The representatives, from what are three leading nations in the women’s game, were able to offer input on the game’s development in their own nations on this, the 20th anniversary of the FIFA Women’s World Cup. “I look at how far we have come since 1991 in terms of TV coverage [in USA], in comparison to this tournament and it is quite extraordinary,” said Carter, a USA-based marketing representative. Among the many interesting matters discussed were the importance of a Professional League for women's football, the related obstacles and challenges, and also opportunities for the development of women's football.

Day two was a full schedule for the attendees, who heard topics delivered across a variety of key areas which can underpin growth in the game. FIFA Directors delivering topics were Nicolas Maingot (Communication), Niclas Ericson (TV) and Thierry Weil (Marketing), who each introduced over-arching principles in their respective fields.

Representatives make their point
Engaging South African TV journalist Carol Manana again was at the podium to moderate the day’s proceedings. Starting off as the first topic of the second day, and the third major topic in total, was ‘Promote the Game – Communication’. Respected BBC journalist Eleanor Oldroyd facilitated an interactive discussion with representatives from Costa Rica, Scotland, England, Australia, USA, South Africa, Germany and Jordan, who provided their personal experiences.

These included: Yolanda Camacho-Kortman, a member of the FIFA U-17 Women's World Cup Costa Rica 2014 Organising Committee; Clare Bodel from the Scottish FA; Jen O’Neill of the English magazine She Kicks; Mark Jensen from the Football Federation Australia; Amanda Vandervort, representing USA's Major League Soccer; Velile Mbuli of SABC Radio in South Africa; Jana Wiske of the German magazine Kicker; Rana Husseini from the Jordan FA.

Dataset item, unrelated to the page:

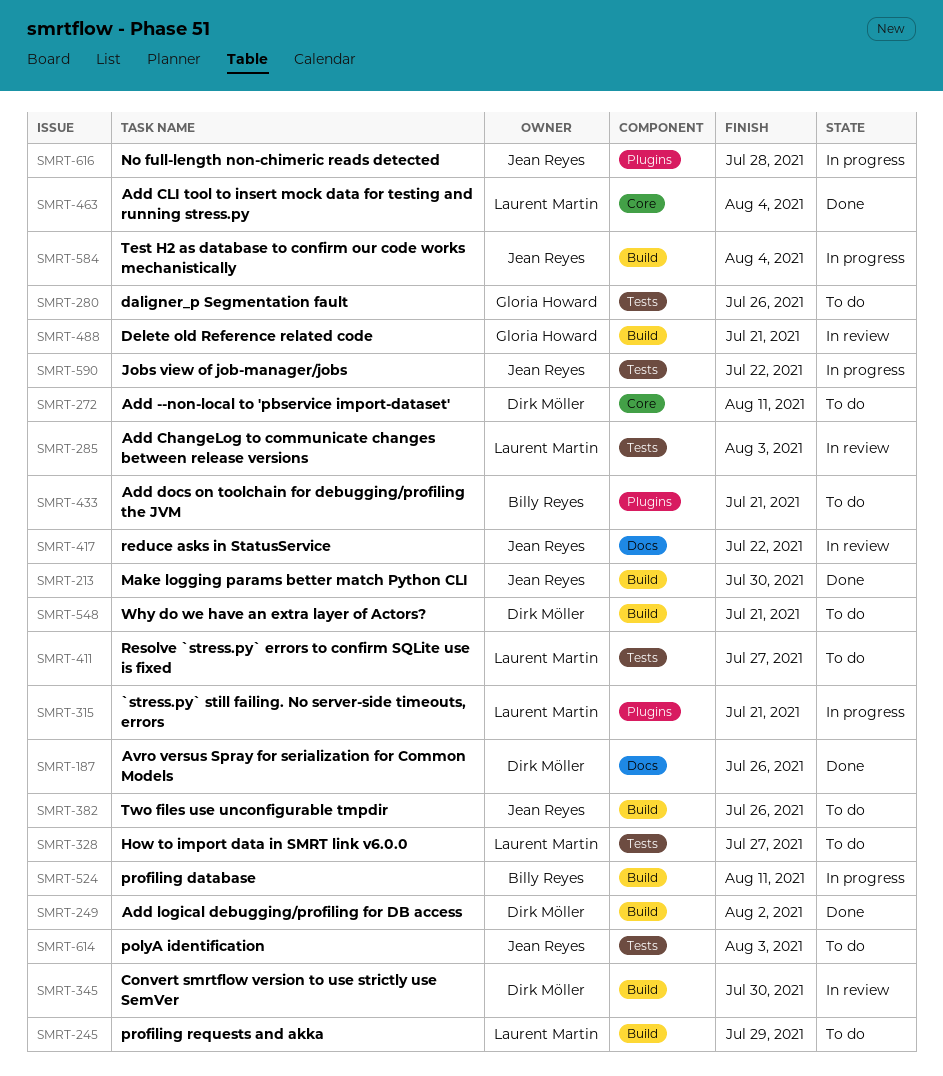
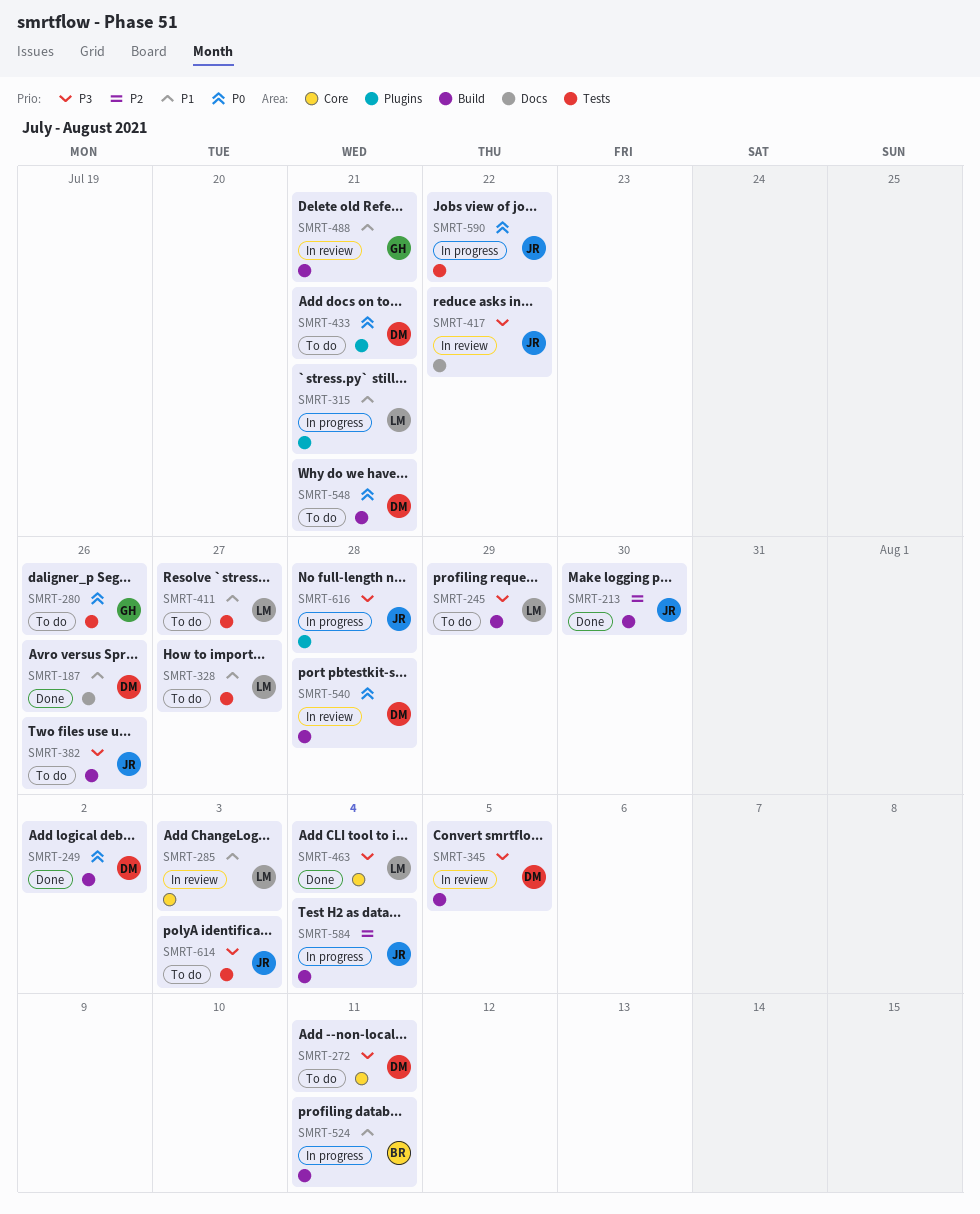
SMRT-285, label: Tests -> Core
SMRT-345, due: Jul 30 -> Aug 5
SMRT-433, owner: Billy Reyes -> Dirk Möller
SMRT-540: none -> present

Following lunch, which provided the opportunity to further develop relationships and share material between the Member Associations, the focus turned to the importance of TV. Moderated by Andrew Croker, Laurent-Eric LeLay of Eurosport (France), Andreas Lauterbach from ZDF (Germany), Scott Gugliemino of ESPN (USA) and Hans Pekkari from TV4 (Sweden) all spoke on the significance of working with TV to increase exposure.

The day concluded with ‘Promote the Game – Sponsoring’, with discussion about the marketing structure that was the keystone behind the FIFA Women’s World Cup Germany 2011, and the need to build the game to attract corporate partners. Representatives from Coca-Cola (Irene Ruprecht), Adidas (Markus Baumann), DFB Marketing (Patrick Kisko) as well as from the South Africa and Paraguay FA's (Fran Hilton Smith and Carlos Caceres respectively), engaged in a sometimes robust interactive discussion.

“We need to promote this game but before you can sell women’s football in your country, you need to declare your interest and then the partners will come on board,” said Weill, FIFA Director Marketing.

The 2011 Symposium proved to be a highly successful and informative forum, with the hunger of many attendees to grow the game accentuated by the enormous success of the 2011 FIFA Women’s World Cup.